El Ministerio de Defensa de Turquía analiza el envío de unidades F-16 a la República Turca del Norte de Chipre (RTNC) bajo el pretexto de garantizar su seguridad. La medida surge tras el impacto de un dron iraní en una base británica al sur de la isla, en un contexto de represalias regionales por la ofensiva de Estados Unidos e Israel contra Irán.

El gobierno de Turquía confirmó este sábado que evalúa el despliegue de aviones de combate F-16 en el tercio norte de la isla de Chipre.
La decisión responde a la creciente inestabilidad en el Mediterráneo Oriental, acentuada tras el reciente ataque con drones contra instalaciones militares británicas en el sector sur.
"Se está llevando a cabo una planificación estratégica para garantizar la seguridad de la República Turca del Norte de Chipre", afirmó una fuente del Ministerio de Defensa turco, refiriéndose al territorio que solo cuenta con el reconocimiento oficial de Ankara.
El funcionario subrayó que el despliegue aéreo es una de las opciones principales sobre la mesa frente a lo que consideran una amenaza externa directa.
La situación en Chipre se ha visto drásticamente afectada por la expansión del conflicto entre Irán y la alianza conformada por Estados Unidos e Israel.

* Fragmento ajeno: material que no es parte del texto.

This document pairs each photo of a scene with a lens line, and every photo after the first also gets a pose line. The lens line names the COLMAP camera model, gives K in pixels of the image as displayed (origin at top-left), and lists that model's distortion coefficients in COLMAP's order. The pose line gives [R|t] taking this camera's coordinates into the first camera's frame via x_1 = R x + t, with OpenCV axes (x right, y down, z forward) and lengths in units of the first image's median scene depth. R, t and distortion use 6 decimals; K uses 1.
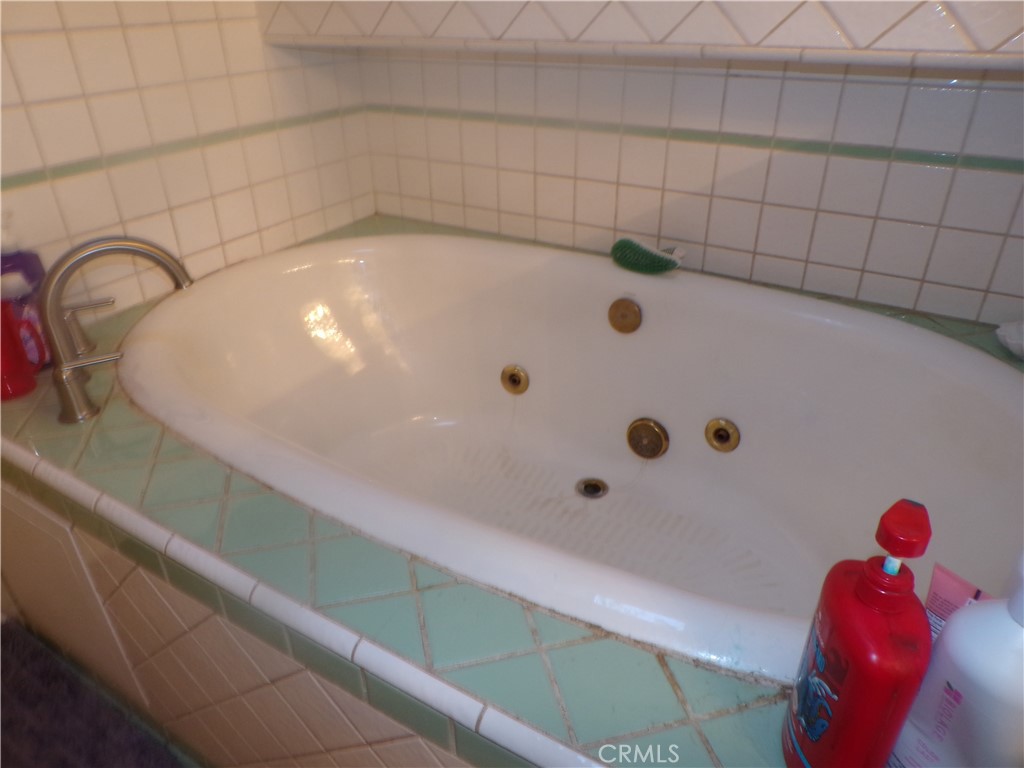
lens RADIAL K [[694.0, 0, 513.3], [0, 694.0, 387.6], [0, 0, 1]] dist [-0.039730, 0.010472]
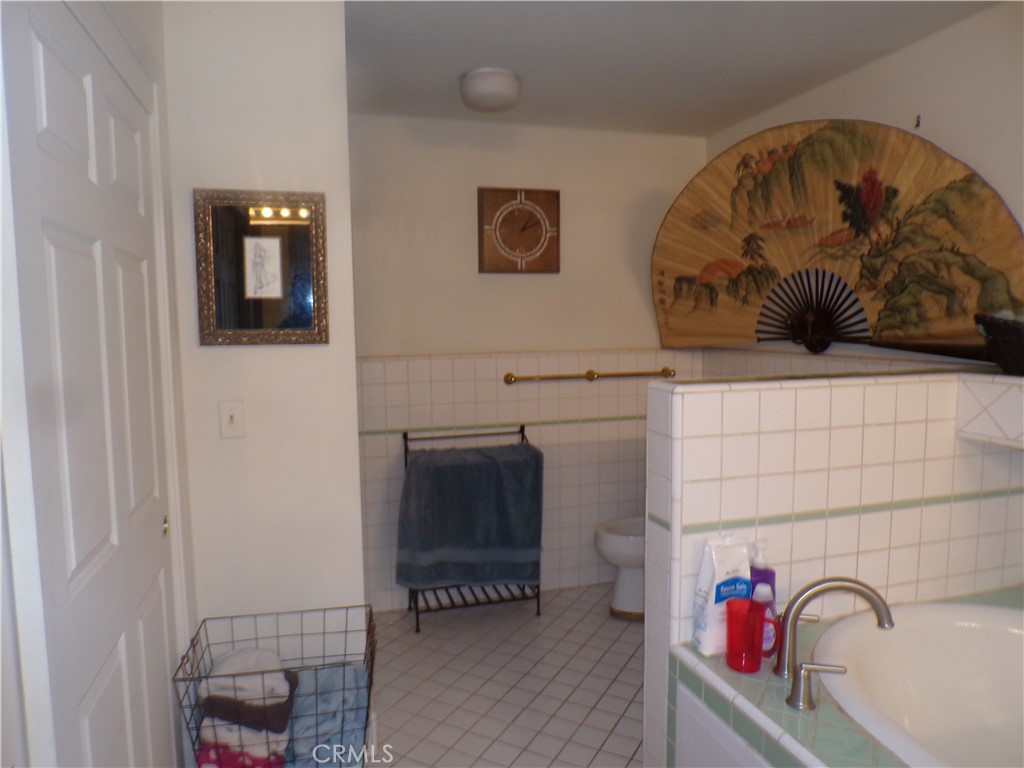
lens RADIAL K [[694.0, 0, 505.4], [0, 694.0, 384.4], [0, 0, 1]] dist [-0.039730, 0.010472]
pose [[0.743456, 0.071273, -0.664976, -0.160182], [-0.336406, 0.899212, -0.279730, 0.031952], [0.578017, 0.431669, 0.692501, -0.378848]]
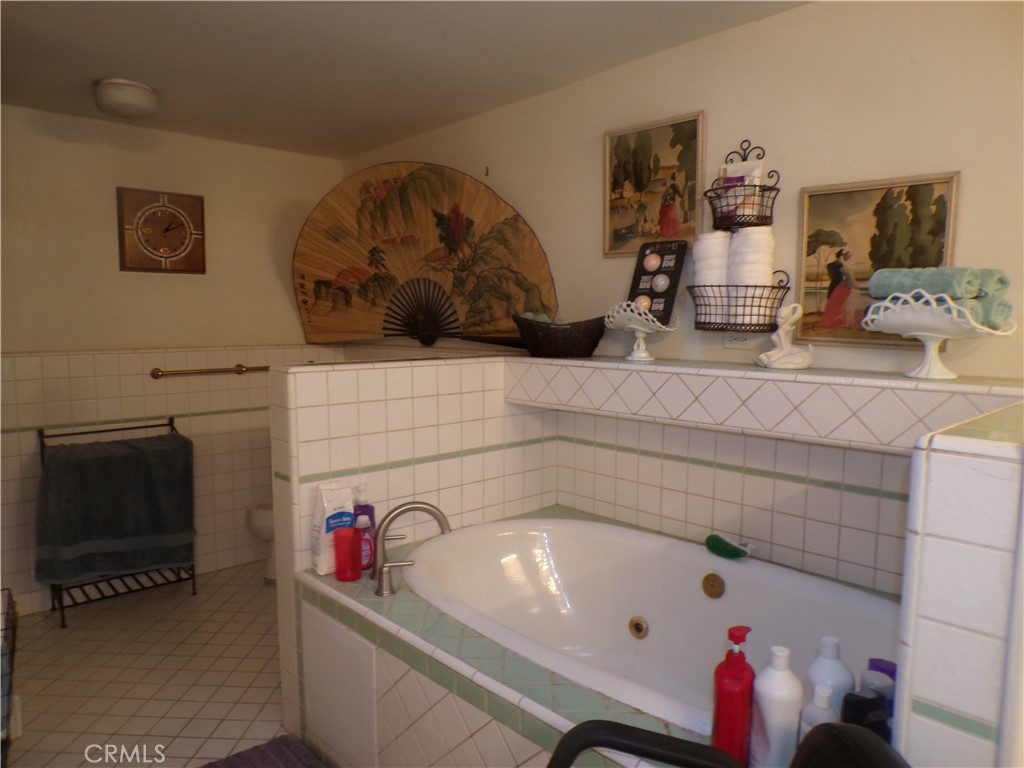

El pasado lunes, un dron de fabricación iraní —presuntamente lanzado por el grupo Hezbolá desde el Líbano— impactó en una base soberana del Reino Unido en la isla. Aunque el incidente no dejó víctimas, Londres confirmó el origen de la aeronave, lo que encendió las alarmas en toda la Unión Europea.
Ante este escenario, Nicosia ha solicitado apoyo a sus socios europeos, quienes han prometido el envío de sistemas de defensa antiaérea.
No obstante, la tensión ha obligado a reprogramar las reuniones presenciales de los ministros de Defensa de los 27 países de la UE, que ahora se realizan de forma telemática por razones de seguridad.
El eventual despliegue de los F-16 turcos añade una capa de fricción a una disputa histórica. Mientras que la República de Chipre ostenta la presidencia rotatoria de la UE pero no integra la OTAN, Turquía es un pilar de la alianza atlántica, pero permanece fuera del bloque europeo.
Esta asimetría, sumada al control turco del norte de la isla desde 1974, convierte cualquier movimiento militar en un riesgo de crisis diplomática mayor entre Bruselas y Ankara, en un momento donde la estabilidad del Mediterráneo pende de un hilo.